Des salariés de l'association d'aide à domicile de personnes âgées (ADPA) dépendantes sont en grève pour protester contre des conditions de travail dont des économies demandées à ces agents. C'est un conflit qui devrait mobiliser bien au-delà de la situation actuelle pour 4 raisons fondamentales :
1) Sur le fond, le maintien à domicile de personnes âgées dépendantes est l'un des défis majeurs des prochaines années. Un retard considérable a été pris dans un département comme l'Isère sur l'installation d'unités de proximité à dimension humaine pour accueillir dans de bonnes conditions des personnes âgées dépendantes sans casser le lien avec leurs familles. Par conséquent, financer l'assistance à domicile est une absolue nécessité.

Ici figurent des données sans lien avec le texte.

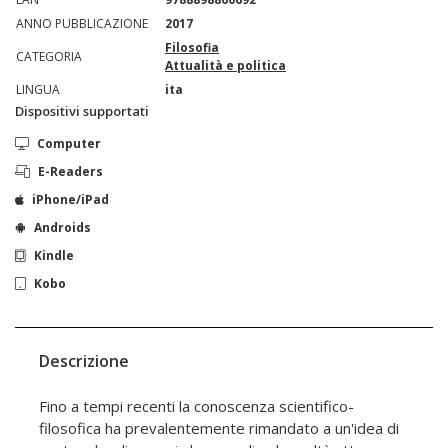
ANNO PUBBLICAZIONE
2017
Filosofia
CATEGORIA
Attualità e politica
LINGUA
ita
Dispositivi supportati
Computer
E-Readers
iPhone/iPad
Androids
Kindle
Kobo
Descrizione
Fino a tempi recenti la conoscenza scientifico-
filosofica ha prevalentemente rimandato a un'idea di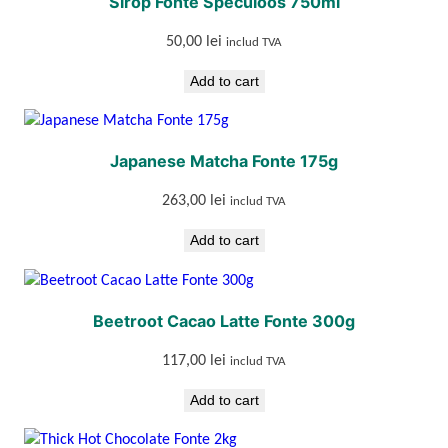
Sirop Fonte Speculoos 750ml
50,00
lei
includ TVA
Add to cart
Japanese Matcha Fonte 175g
263,00
lei
includ TVA
Add to cart
Beetroot Cacao Latte Fonte 300g
117,00
lei
includ TVA
Add to cart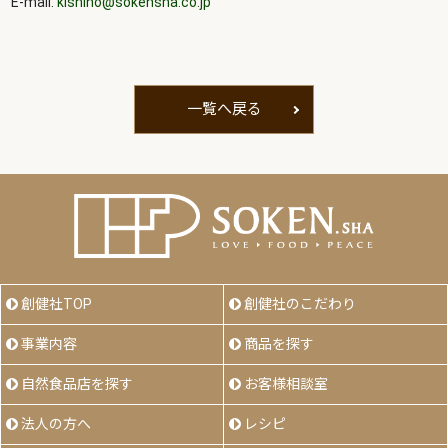
E-mail:
kishino@sokensha.co.jp
一覧へ戻る
創健社TOP
創健社のこだわり
事業内容
商品を探す
自然食品店を探す
お客様相談室
法人の方へ
レシピ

2) Face à ce constat humain, social, de bon sens, il est demandé à ces salariés des économies "mesquines" totalement disproportionnées par rapport aux grands équilibres budgétaires. Prenons des exemples concrets. Chaque année :
– le Département verse 5 millions d'euros au déficit de l'aéroport Grenoble – Isère pour que des britanniques viennent skier quelques jours dans des stations iséroises,
– le Département dépense des millions d'euros pour des communications de propagandes éphémères dont un journal départemental d'auto-promotion très peu lu alors même qu'Internet pourrait largement être suffisant,
– des budgets de fêtes et cérémonies ou des frais de protocole battent des records,
…
et le Département demande aux salariés en question de voir leur indemnité kilomètrique de remboursement baisser de 5 cents d'euros alors même que le prix de l'essence à la pompe grimpe à des sommets !
Peut-être qu'avec le parc pharaonique de voitures de fonction (tous organismes publics locaux cumulés : plusieurs centaines !) les élus en question ne savent même plus que l'essence à la pompe augmente puisque ce sont les contribuables qui payent. Mais c'est là un exemple d'un fonctionnement intolérable de l'impôt public.
Le Club 20 va prochainement présenter un document technique sur les économies proposées dans les structures locales. Bon nombre des fonctionnaires rencontrés pour préparer ce document sur les bases les plus sérieuses possibles nous donnent actuellement un repère simple : 30 % d'économies pourraient actuellement être effectuées sans que les usagers de services publics fondamentaux ne voient changer le service rendu concrètement.
Le conflit de l'ADPA c'est le choc du CAC 40. Une cassure entre une élite qui échappe au bon sens, qui renonce à l'exemple mais qui impose la "sécheresse" à d'autres. Des situations de ce type sont inadmissibles et c'est un combat de justice financière qui échappe aux clivages politiques traditionnels.